The mares on video are those who’ve shown physical signs a foal is coming soon. When the students observe a mare’s water break, they go to the mare to monitor her directly but with as little interference as possible. They record everything: when labor began, when it ended, how quickly the foal stands, how soon it begins nursing and other vital and behavioral signs. And always, the students notify barn manager Sheila Puckett, who is present at all the births. Puckett decides if the mare needs assistance and if so, if a veterinarian should be present.

“One thing I can say after 12 years of foaling mares here, it never gets old,” Puckett said. “If I have reason to think a mare might foal, I can’t sleep. When that phone call comes, all my energy is focused on getting the foal here safely and keeping mom in good health as it happens.”

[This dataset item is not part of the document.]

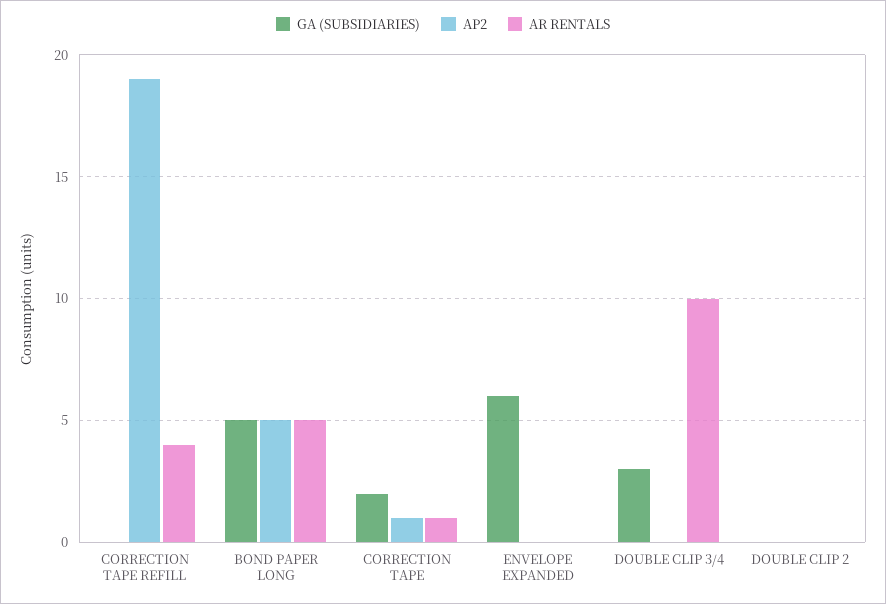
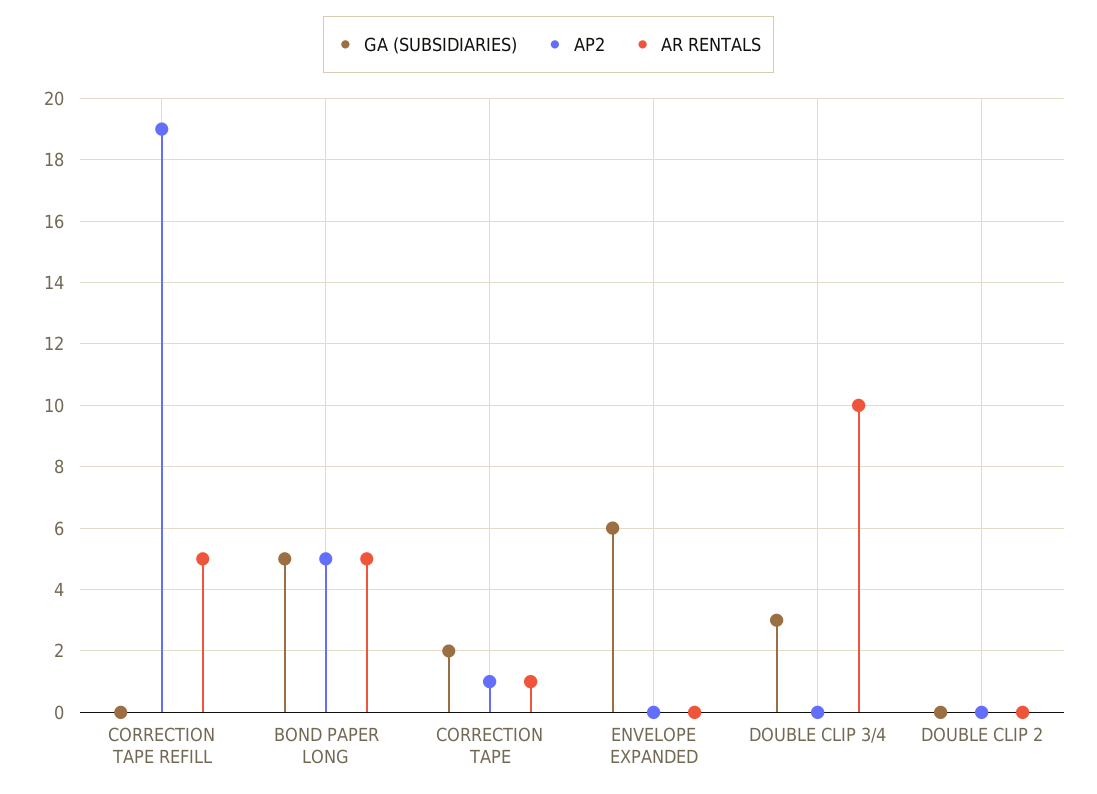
AR RENTALS, CORRECTION TAPE REFILL: 4 -> 5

Michael Halpin, a senior from Dorchester, was present at four foalings during her foal watch nights. She spent about 20 nights total in the barn, staying there every fourth night during foal watch.

“Every time I saw a mare going into labor, adrenaline would kick in,” she said. “After weeks of foal watch and staying up all night, the moment the water broke all thoughts of sleep vanished. I tried to stay out of the way and hope nothing went wrong. Waiting to see that new foal for the first time, watching them struggle to stand up and balance, and hearing the foal nicker for the first time is something I cannot put into words.”

“Watching foalings is like a box of mixed emotions,” Samantha Wuest, a graduate student from Edwardsville and assistant barn manager, said. She was a teaching assistant for foal watch last spring. “Your adrenaline is up, you’re excited, nervous, hoping all goes ok, and overwhelmed with the job. It only takes about an hour for the foal to be born and then up and nursing, and then you are overwhelmed with exhaustion. I have spent more nights at the SIU Equine Center than I can count — but I don’t regret it.”

Speiser said the whole experience is part of what she wants students to learn — not just the biology. “The class teaches not only foaling but also gives students the opportunity to build responsibility, to observe horse behavior for hours on end, and good practices under pressure.”

“Foal watch is actually one of the reasons I chose SIU for my animal science degree,” Wuest said. “I came to SIU specifically to have the breeding and foaling experience hands-on.”

She’s been around the horse barns long enough to know some years and some births are more joyous than others. Speiser tells a story about a mare that took four hours to foal — far too long to be safe. The foal was in the wrong position and the mare was suffering from fescue toxicosis, a grass-based poison to which pregnant mares are susceptible. The foaling crew had called a veterinarian, who was on the brink of euthanizing the mare when the mare fell down in shock. And a foal’s nose appeared!

“We grabbed forelegs and jerked the foal out, thinking it might be dead,” Speiser said. “It fell to the ground, and blinked! Twenty students had gathered by now, and you should have heard everyone shout. I have a picture in my office. It was a happy ending – but I’m glad we don’t have dramatic stories like that very often.”

The foal watch experience is intense, and gives students a real look at what a career in equine reproduction might mean. Halpin values her experience but is looking at other areas of the equine industry. Wuest is keeping her options open, and one day hopes to own her own breeding and foaling business.

SIU is the only public university in Illinois offering a bachelor’s degree in equine science.